- _YOUR TASK_
Each entry should be printed exactly, with its images omitted.

- _RECORDS FOR THIS EXERCISE_
Content starts

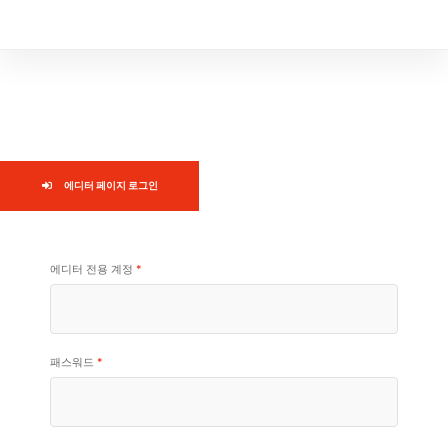
에디터 페이지 로그인
에디터 전용 계정
*
패스워드
*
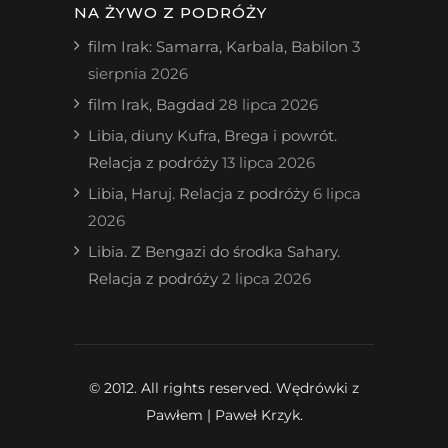
NA ŻYWO Z PODRÓŻY
film Irak: Samarra, Karbala, Babilon
3
sierpnia 2026
film Irak, Bagdad
28 lipca 2026
Libia, diuny Kufra, Brega i powrót.
Relacja z podróży
13 lipca 2026
Libia, Haruj. Relacja z podróży
6 lipca
2026
Libia. Z Bengazi do środka Sahary.
Relacja z podróży
2 lipca 2026
© 2012. All rights reserved. Wędrówki z
Pawłem | Paweł Krzyk.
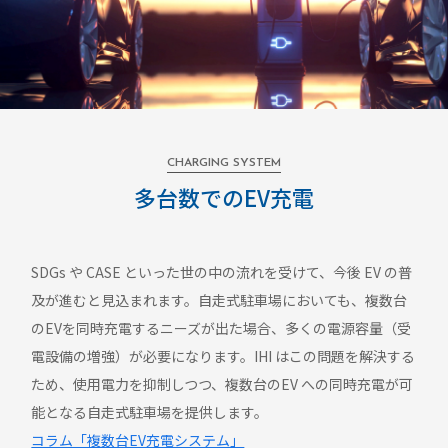
CHARGING SYSTEM
多台数でのEV充電
SDGs や CASE といった世の中の流れを受けて、今後 EV の普
及が進むと見込まれます。自走式駐車場においても、複数台
のEVを同時充電するニーズが出た場合、多くの電源容量（受
電設備の増強）が必要になります。IHI はこの問題を解決する
ため、使用電力を抑制しつつ、複数台のEV への同時充電が可
能となる自走式駐車場を提供します。
コラム「複数台EV充電システム」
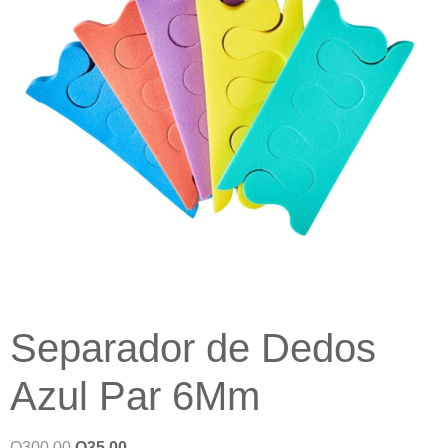
Separador de Dedos
Azul Par 6Mm
Q
300.00
Q
35.00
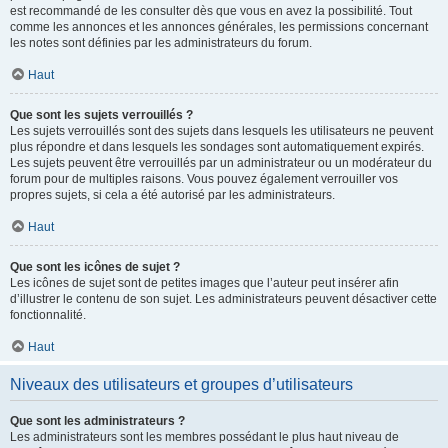
est recommandé de les consulter dès que vous en avez la possibilité. Tout
comme les annonces et les annonces générales, les permissions concernant
les notes sont définies par les administrateurs du forum.
Haut
Que sont les sujets verrouillés ?
Les sujets verrouillés sont des sujets dans lesquels les utilisateurs ne peuvent
plus répondre et dans lesquels les sondages sont automatiquement expirés.
Les sujets peuvent être verrouillés par un administrateur ou un modérateur du
forum pour de multiples raisons. Vous pouvez également verrouiller vos
propres sujets, si cela a été autorisé par les administrateurs.
Haut
Que sont les icônes de sujet ?
Les icônes de sujet sont de petites images que l’auteur peut insérer afin
d’illustrer le contenu de son sujet. Les administrateurs peuvent désactiver cette
fonctionnalité.
Haut
Niveaux des utilisateurs et groupes d’utilisateurs
Que sont les administrateurs ?
Les administrateurs sont les membres possédant le plus haut niveau de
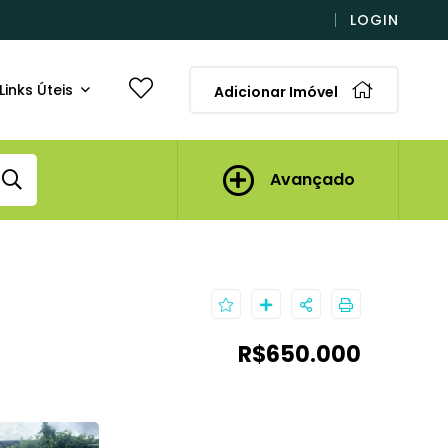
LOGIN
Links Úteis
Adicionar Imóvel
Avançado
R$650.000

Content ends

- _ANSWER_
에디터 페이지 로그인
에디터 전용 계정
*
패스워드
*
NA ŻYWO Z PODRÓŻY
film Irak: Samarra, Karbala, Babilon
3
sierpnia 2026
film Irak, Bagdad
28 lipca 2026
Libia, diuny Kufra, Brega i powrót.
Relacja z podróży
13 lipca 2026
Libia, Haruj. Relacja z podróży
6 lipca
2026
Libia. Z Bengazi do środka Sahary.
Relacja z podróży
2 lipca 2026
© 2012. All rights reserved. Wędrówki z
Pawłem | Paweł Krzyk.
CHARGING SYSTEM
多台数でのEV充電
SDGs や CASE といった世の中の流れを受けて、今後 EV の普
及が進むと見込まれます。自走式駐車場においても、複数台
のEVを同時充電するニーズが出た場合、多くの電源容量（受
電設備の増強）が必要になります。IHI はこの問題を解決する
ため、使用電力を抑制しつつ、複数台のEV への同時充電が可
能となる自走式駐車場を提供します。
コラム「複数台EV充電システム」
Separador de Dedos
Azul Par 6Mm
Q
300.00
Q
35.00
est recommandé de les consulter dès que vous en avez la possibilité. Tout
comme les annonces et les annonces générales, les permissions concernant
les notes sont définies par les administrateurs du forum.
Haut
Que sont les sujets verrouillés ?
Les sujets verrouillés sont des sujets dans lesquels les utilisateurs ne peuvent
plus répondre et dans lesquels les sondages sont automatiquement expirés.
Les sujets peuvent être verrouillés par un administrateur ou un modérateur du
forum pour de multiples raisons. Vous pouvez également verrouiller vos
propres sujets, si cela a été autorisé par les administrateurs.
Haut
Que sont les icônes de sujet ?
Les icônes de sujet sont de petites images que l’auteur peut insérer afin
d’illustrer le contenu de son sujet. Les administrateurs peuvent désactiver cette
fonctionnalité.
Haut
Niveaux des utilisateurs et groupes d’utilisateurs
Que sont les administrateurs ?
Les administrateurs sont les membres possédant le plus haut niveau de
LOGIN
Links Úteis
Adicionar Imóvel
Avançado
R$650.000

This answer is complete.